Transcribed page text
§ §

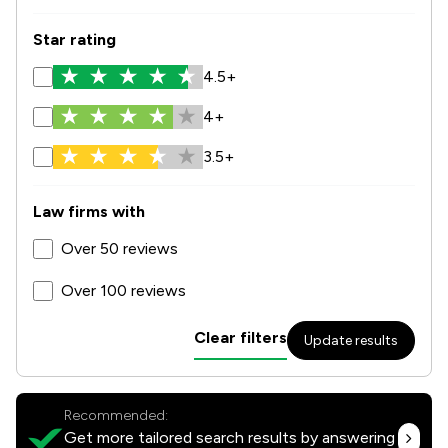
Star rating
4.5+
4+
3.5+
Law firms with
Over 50 reviews
Over 100 reviews
Clear filters
Update results
Recommended:
Get more tailored search results by answering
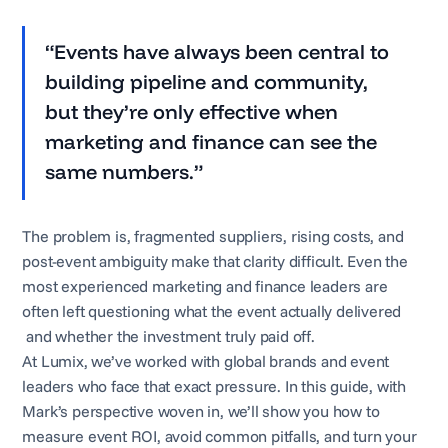
“Events have always been central to
building pipeline and community,
but they’re only effective when
marketing and finance can see the
same numbers.”
The problem is, fragmented suppliers, rising costs, and
post-event ambiguity make that clarity difficult. Even the
most experienced marketing and finance leaders are
often left questioning what the event actually delivered
and whether the investment truly paid off.
At Lumix, we’ve worked with global brands and event
leaders who face that exact pressure. In this guide, with
Mark’s perspective woven in, we’ll show you how to
measure event ROI, avoid common pitfalls, and turn your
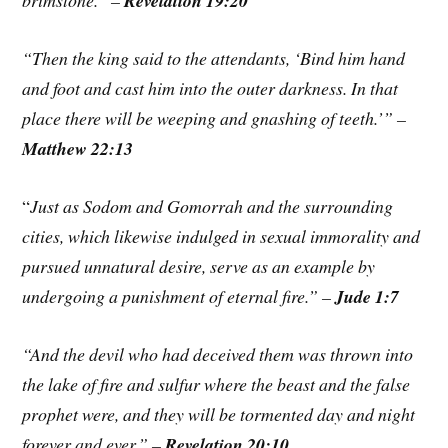
brimstone.” –
Revelation 19:20
“Then the king said to the attendants, ‘Bind him hand
and foot and cast him into the outer darkness. In that
place there will be weeping and gnashing of teeth.’” –
Matthew 22:13
“
Just as Sodom and Gomorrah and the surrounding
cities, which likewise indulged in sexual immorality and
pursued unnatural desire, serve as an example by
undergoing a punishment of eternal fire.” –
Jude 1:7
“And the devil who had deceived them was thrown into
the lake of fire and sulfur where the beast and the false
prophet were, and they will be tormented day and night
forever and ever.” –
Revelation 20:10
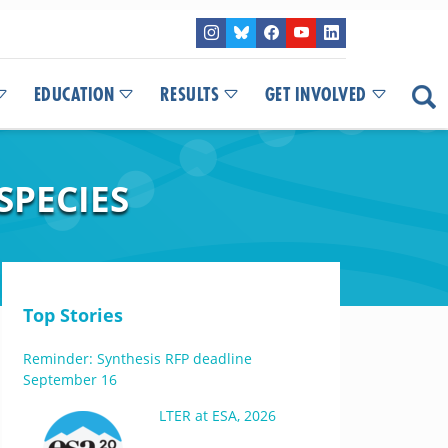
EDUCATION
RESULTS
GET INVOLVED
SPECIES
Top Stories
Reminder: Synthesis RFP deadline
September 16
LTER at ESA, 2026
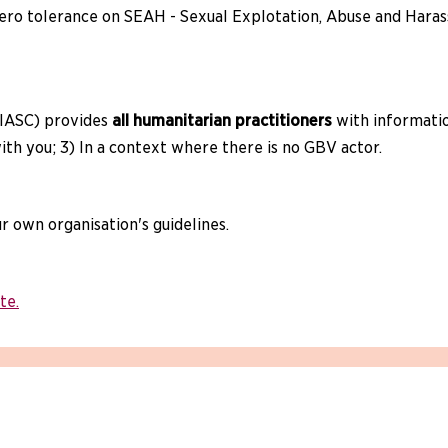
ero tolerance on SEAH - Sexual Explotation, Abuse and Harass
IASC) provides
all humanitarian practitioners
with informatio
th you; 3) In a context where there is no GBV actor.
our own organisation's guidelines.
te.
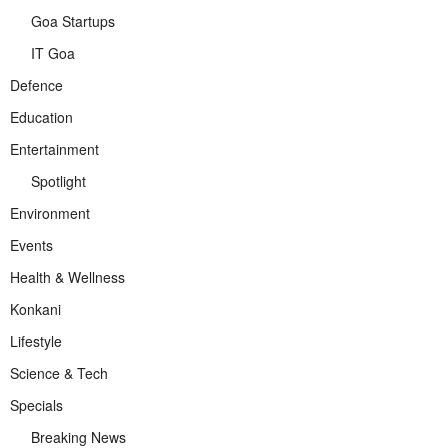
Goa Startups
IT Goa
Defence
Education
Entertainment
Spotlight
Environment
Events
Health & Wellness
Konkani
Lifestyle
Science & Tech
Specials
Breaking News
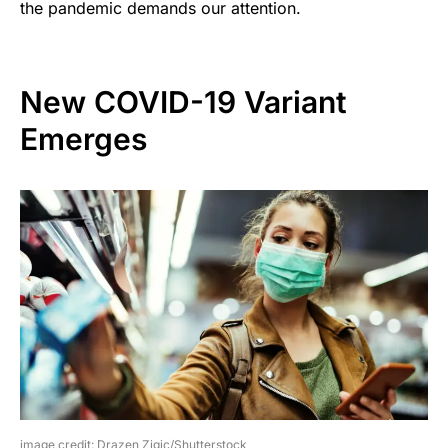
the pandemic demands our attention.
New COVID-19 Variant
Emerges
image credit: Drazen Zigic/Shutterstock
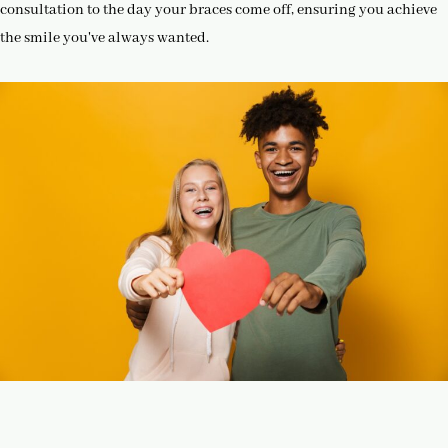
consultation to the day your braces come off, ensuring you achieve
the smile you've always wanted.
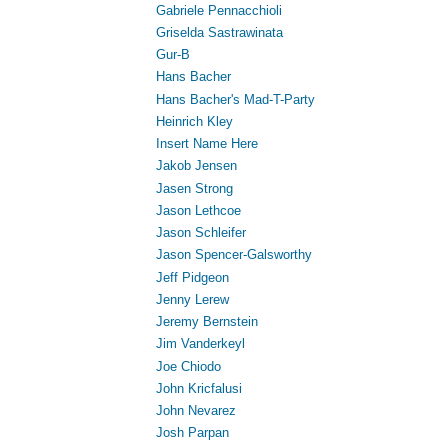
Gabriele Pennacchioli
Griselda Sastrawinata
Gur-B
Hans Bacher
Hans Bacher's Mad-T-Party
Heinrich Kley
Insert Name Here
Jakob Jensen
Jasen Strong
Jason Lethcoe
Jason Schleifer
Jason Spencer-Galsworthy
Jeff Pidgeon
Jenny Lerew
Jeremy Bernstein
Jim Vanderkeyl
Joe Chiodo
John Kricfalusi
John Nevarez
Josh Parpan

§ §

Problem statement: Can you extract every line of text from the whole listing, word for word and in the same order, leaving out the pictures?

Reply:
Star rating
4.5+
4+
3.5+
Law firms with
Over 50 reviews
Over 100 reviews
Clear filters
Update results
Recommended:
Get more tailored search results by answering
“Events have always been central to
building pipeline and community,
but they’re only effective when
marketing and finance can see the
same numbers.”
The problem is, fragmented suppliers, rising costs, and
post-event ambiguity make that clarity difficult. Even the
most experienced marketing and finance leaders are
often left questioning what the event actually delivered
and whether the investment truly paid off.
At Lumix, we’ve worked with global brands and event
leaders who face that exact pressure. In this guide, with
Mark’s perspective woven in, we’ll show you how to
measure event ROI, avoid common pitfalls, and turn your
brimstone.” –
Revelation 19:20
“Then the king said to the attendants, ‘Bind him hand
and foot and cast him into the outer darkness. In that
place there will be weeping and gnashing of teeth.’” –
Matthew 22:13
“
Just as Sodom and Gomorrah and the surrounding
cities, which likewise indulged in sexual immorality and
pursued unnatural desire, serve as an example by
undergoing a punishment of eternal fire.” –
Jude 1:7
“And the devil who had deceived them was thrown into
the lake of fire and sulfur where the beast and the false
prophet were, and they will be tormented day and night
forever and ever.” –
Revelation 20:10
EDUCATION
RESULTS
GET INVOLVED
SPECIES
Top Stories
Reminder: Synthesis RFP deadline
September 16
LTER at ESA, 2026
ero tolerance on SEAH - Sexual Explotation, Abuse and Harass
IASC) provides
all humanitarian practitioners
with informatio
th you; 3) In a context where there is no GBV actor.
our own organisation's guidelines.
te.
Goa Startups
IT Goa
Defence
Education
Entertainment
Spotlight
Environment
Events
Health & Wellness
Konkani
Lifestyle
Science & Tech
Specials
Breaking News
the pandemic demands our attention.
New COVID-19 Variant
Emerges
image credit: Drazen Zigic/Shutterstock
consultation to the day your braces come off, ensuring you achieve
the smile you've always wanted.
Gabriele Pennacchioli
Griselda Sastrawinata
Gur-B
Hans Bacher
Hans Bacher's Mad-T-Party
Heinrich Kley
Insert Name Here
Jakob Jensen
Jasen Strong
Jason Lethcoe
Jason Schleifer
Jason Spencer-Galsworthy
Jeff Pidgeon
Jenny Lerew
Jeremy Bernstein
Jim Vanderkeyl
Joe Chiodo
John Kricfalusi
John Nevarez
Josh Parpan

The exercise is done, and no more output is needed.